Implementation notes

  • SIMD-friendly inner loop (Q40NL/Q41NL): nibble-unpack → int8→f32 → multiply by $1/7$ → apply $f$ (Q40NL) or $f_{41}$ (Q41NL) → scale multiply.
  • SIMD-friendly inner loop (Q42NL/Q43NL): nibble-unpack → int8→f32 → multiply by $1/7$ → apply $h(x,c) = (1-c)x + cx|x|$ with per-block $c$ → scale multiply.
  • LUT option: You can replace $f(x)$ or $h(x,c)$ with a small signed-q LUT (15 entries) to avoid transcendental ops.
  • Scaling: Absmax per block matched the baselines here.

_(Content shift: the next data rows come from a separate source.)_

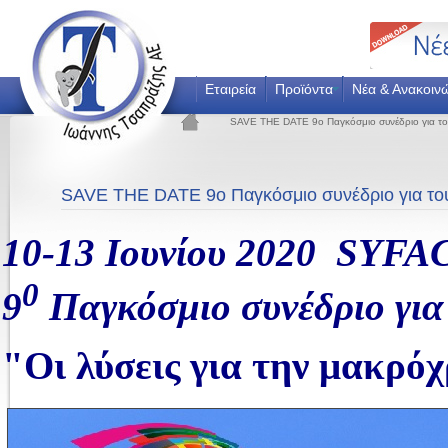
Εταιρεία
Προϊόντα
Νέα & Ανακοιν
SAVE THE DATE 9ο Παγκόσμιο συνέδριο για το
SAVE THE DATE 9ο Παγκόσμιο συνέδριο για το
10-13 Ιουνίου 2020
SYFA
0
9
Παγκόσμιο συνέδριο για
"Οι λύσεις για την μακρόχ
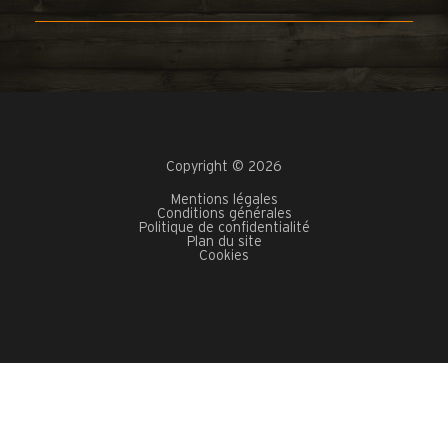
Copyright © 2026
Mentions légales
Conditions générales
Politique de confidentialité
Plan du site
Cookies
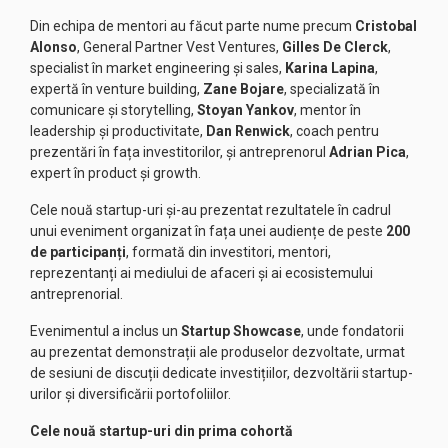
Din echipa de mentori au făcut parte nume precum
Cristobal
Alonso
, General Partner Vest Ventures,
Gilles De Clerck
,
specialist în market engineering și sales,
Karina Lapina
,
expertă în venture building,
Zane Bojare
, specializată în
comunicare și storytelling,
Stoyan Yankov
, mentor în
leadership și productivitate,
Dan Renwick
, coach pentru
prezentări în fața investitorilor, și antreprenorul
Adrian Pica
,
expert în product și growth.
Cele nouă startup-uri și-au prezentat rezultatele în cadrul
unui eveniment organizat în fața unei audiențe de peste
200
de participanți
, formată din investitori, mentori,
reprezentanți ai mediului de afaceri și ai ecosistemului
antreprenorial.
Evenimentul a inclus un
Startup Showcase
, unde fondatorii
au prezentat demonstrații ale produselor dezvoltate, urmat
de sesiuni de discuții dedicate investițiilor, dezvoltării startup-
urilor și diversificării portofoliilor.
Cele nouă startup-uri din prima cohortă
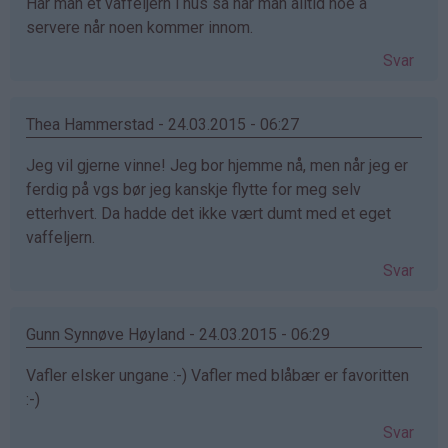
Har man et vaffeljern i hus så har man alltid noe å
servere når noen kommer innom.
Svar
Thea Hammerstad - 24.03.2015 - 06:27
Jeg vil gjerne vinne! Jeg bor hjemme nå, men når jeg er
ferdig på vgs bør jeg kanskje flytte for meg selv
etterhvert. Da hadde det ikke vært dumt med et eget
vaffeljern.
Svar
Gunn Synnøve Høyland - 24.03.2015 - 06:29
Vafler elsker ungane :-) Vafler med blåbær er favoritten
:-)
Svar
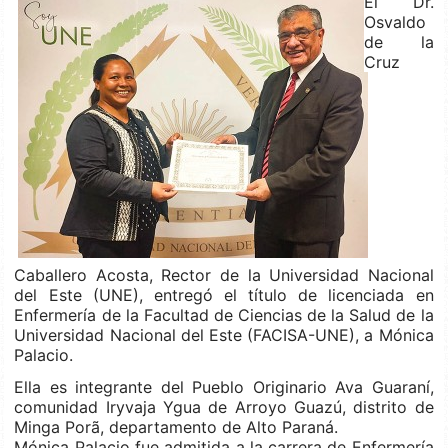
El Dr.
Osvaldo
de la
Cruz
Caballero Acosta, Rector de la Universidad Nacional
del Este (UNE), entregó el título de licenciada en
Enfermería de la Facultad de Ciencias de la Salud de la
Universidad Nacional del Este (FACISA-UNE), a Mónica
Palacio.
Ella es integrante del Pueblo Originario Ava Guaraní,
comunidad Iryvaja Ygua de Arroyo Guazú, distrito de
Minga Porã, departamento de Alto Paraná.
Mónica Palacio fue admitida a la carrera de Enfermería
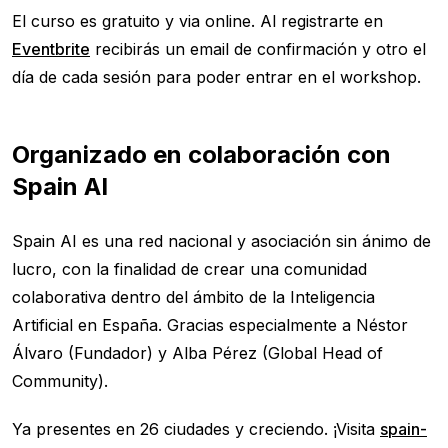
El curso es gratuito y via online. Al registrarte en
Eventbrite
recibirás un email de confirmación y otro el
día de cada sesión para poder entrar en el workshop.
Organizado en colaboración con
Spain AI
Spain AI es una red nacional y asociación sin ánimo de
lucro, con la finalidad de crear una comunidad
colaborativa dentro del ámbito de la Inteligencia
Artificial en España. Gracias especialmente a Néstor
Álvaro (Fundador) y Alba Pérez (Global Head of
Community).
Ya presentes en 26 ciudades y creciendo. ¡Visita
spain-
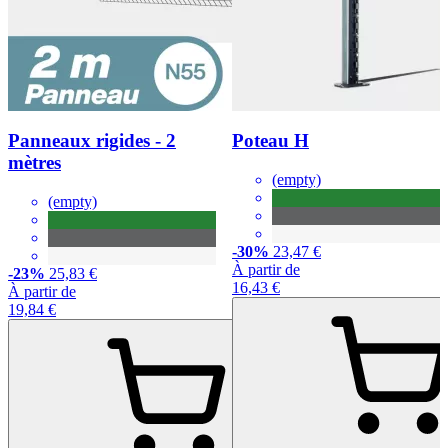
Panneaux rigides - 2
Poteau H
mètres
(empty)
(empty)
-30%
23,47 €
À partir de
-23%
25,83 €
16,43 €
À partir de
19,84 €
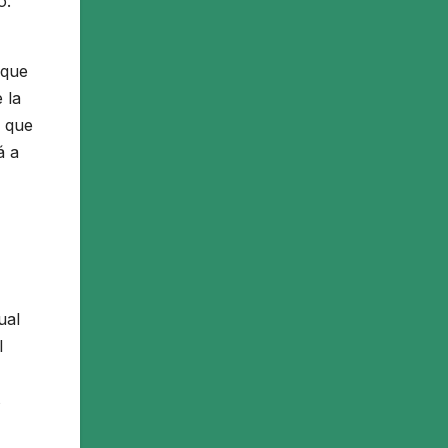
o.
 que
 la
r que
á a
ual
l
s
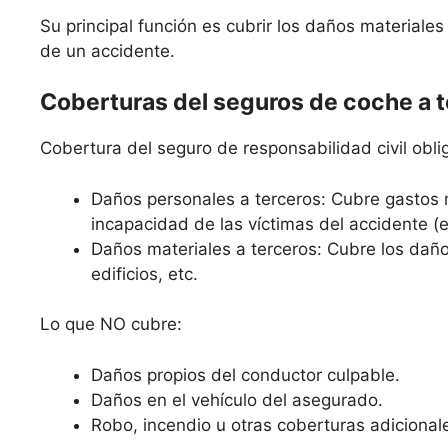
Su principal función es cubrir los daños materiale
de un accidente.
Coberturas del seguros de coche a 
Cobertura del seguro de responsabilidad civil oblig
Daños personales a terceros: Cubre gastos 
incapacidad de las víctimas del accidente (
Daños materiales a terceros: Cubre los daño
edificios, etc.
Lo que NO cubre:
Daños propios del conductor culpable.
Daños en el vehículo del asegurado.
Robo, incendio u otras coberturas adicional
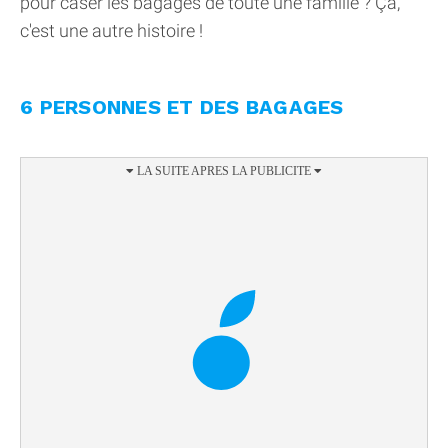
pour caser les bagages de toute une famille ? Ça,
c'est une autre histoire !
6 PERSONNES ET DES BAGAGES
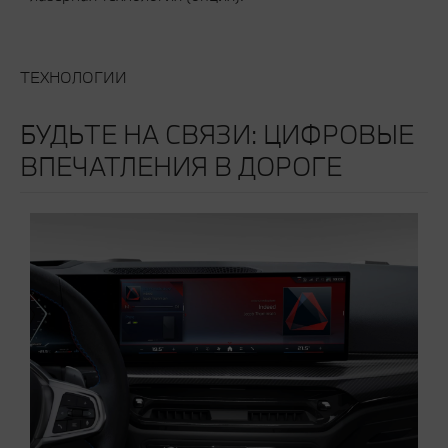
ТЕХНОЛОГИИ
БУДЬТЕ НА СВЯЗИ: ЦИФРОВЫЕ
ВПЕЧАТЛЕНИЯ В ДОРОГЕ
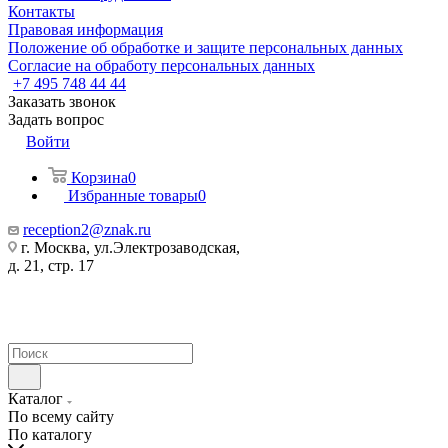
Контакты
Правовая информация
Положение об обработке и защите персональных данных
Согласие на обработу персональных данных
+7 495 748 44 44
Заказать звонок
Задать вопрос
Войти
Корзина
0
Избранные товары
0
reception2@znak.ru
г. Москва, ул.Электрозаводская,
д. 21, стр. 17
Каталог
По всему сайту
По каталогу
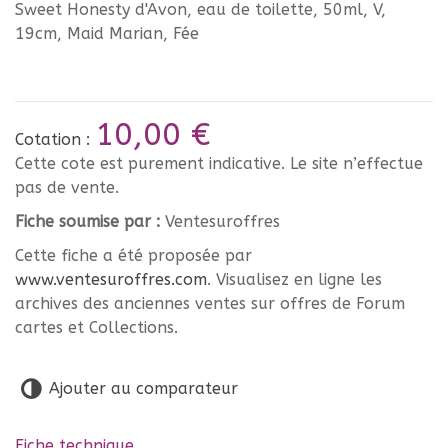
Sweet Honesty d'Avon, eau de toilette, 50ml, V,
19cm, Maid Marian, Fée
10,00 €
Cotation :
Cette cote est purement indicative. Le site n’effectue
pas de vente.
Fiche soumise par :
Ventesuroffres
Cette fiche a été proposée par
www.ventesuroffres.com
. Visualisez en ligne les
archives des anciennes ventes sur offres de Forum
cartes et Collections.
Ajouter au comparateur
Fiche technique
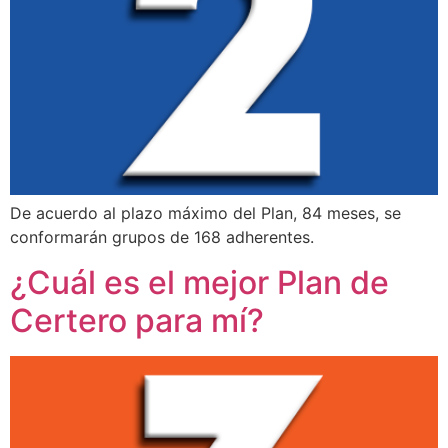
De acuerdo al plazo máximo del Plan, 84 meses, se
conformarán grupos de 168 adherentes.
¿Cuál es el mejor Plan de
Certero para mí?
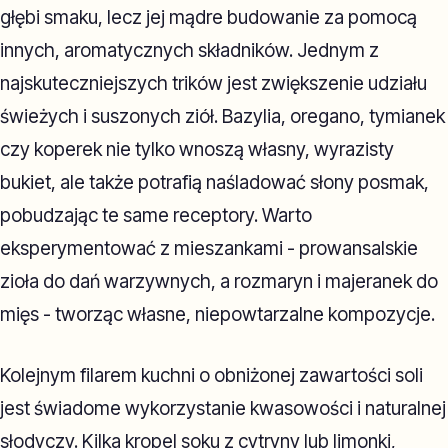
głębi smaku, lecz jej mądre budowanie za pomocą
innych, aromatycznych składników. Jednym z
najskuteczniejszych trików jest zwiększenie udziału
świeżych i suszonych ziół. Bazylia, oregano, tymianek
czy koperek nie tylko wnoszą własny, wyrazisty
bukiet, ale także potrafią naśladować słony posmak,
pobudzając te same receptory. Warto
eksperymentować z mieszankami - prowansalskie
zioła do dań warzywnych, a rozmaryn i majeranek do
mięs - tworząc własne, niepowtarzalne kompozycje.
Kolejnym filarem kuchni o obniżonej zawartości soli
jest świadome wykorzystanie kwasowości i naturalnej
słodyczy. Kilka kropel soku z cytryny lub limonki,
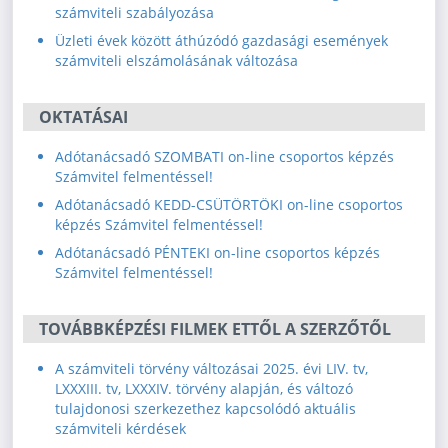
számviteli szabályozása
Üzleti évek között áthúzódó gazdasági események
számviteli elszámolásának változása
OKTATÁSAI
Adótanácsadó SZOMBATI on-line csoportos képzés
Számvitel felmentéssel!
Adótanácsadó KEDD-CSÜTÖRTÖKI on-line csoportos
képzés Számvitel felmentéssel!
Adótanácsadó PÉNTEKI on-line csoportos képzés
Számvitel felmentéssel!
TOVÁBBKÉPZÉSI FILMEK ETTŐL A SZERZŐTŐL
A számviteli törvény változásai 2025. évi LIV. tv,
LXXXIII. tv, LXXXIV. törvény alapján, és változó
tulajdonosi szerkezethez kapcsolódó aktuális
számviteli kérdések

Per-channel/row variants are trivial if your kernels support them.
  • Curve optimization: Q42NL uses grid search over 255 candidate $c$ values (quantized to int8 range). Q43NL uses exhaustive search over all valid FP16 values in [-1,1] (~32K candidates excluding NaN/Inf) for optimal quality.

Summary

  • Q4*NL formats: drop-in Q4 formats with strong tail handling and adaptive curves.
    • Q40NL/Q41NL (4.5 b/w): Fixed nonlinear curves (Q41NL emphasizes tails most) at 18 B / 32 weights.
    • Q42NL (4.5 b/w): Adaptive curve with FP8 E5M2 scale, 18 B / 32 weights.
    • Q43NL (4.59 b/w): Adaptive curve with FP16 scale, 19 B / 32 weightsbest overall 4-bit quality (exhaustive search over all FP16 values).
  • Q43NL wins: best mean ∣e∣ (0.229), best p99 ∣e∣ (0.665), best median ∣Δ·∣ (0.996), best Gaussian Q–Q MAE (0.035) among 4-bit formats.
  • IQ4_NL: best mean ∣e∣ (0.246) among 4.5 b/w fixed-curve formats in this run (tiny LUT cost).
  • Q40: best avg ∣Δ·∣ (11.96) and p99 ∣e∣ among 4.5 b/w formats (linear quantization).
  • NVFP4: best median ∣Δ·∣ among 4.5 b/w fixed-curve formats; FP4/FP8 decode-friendly.
  • Q40NL / Q41NL: best Gaussian Q–Q MAE (Q40NL) and JSD (Q41NL) at 4.5 b/w.
  • NF4: solid when blocks are near-Gaussian; degrades with outliers/skew.
  • Q80 / FP16/BF16/FP32: reference baselines.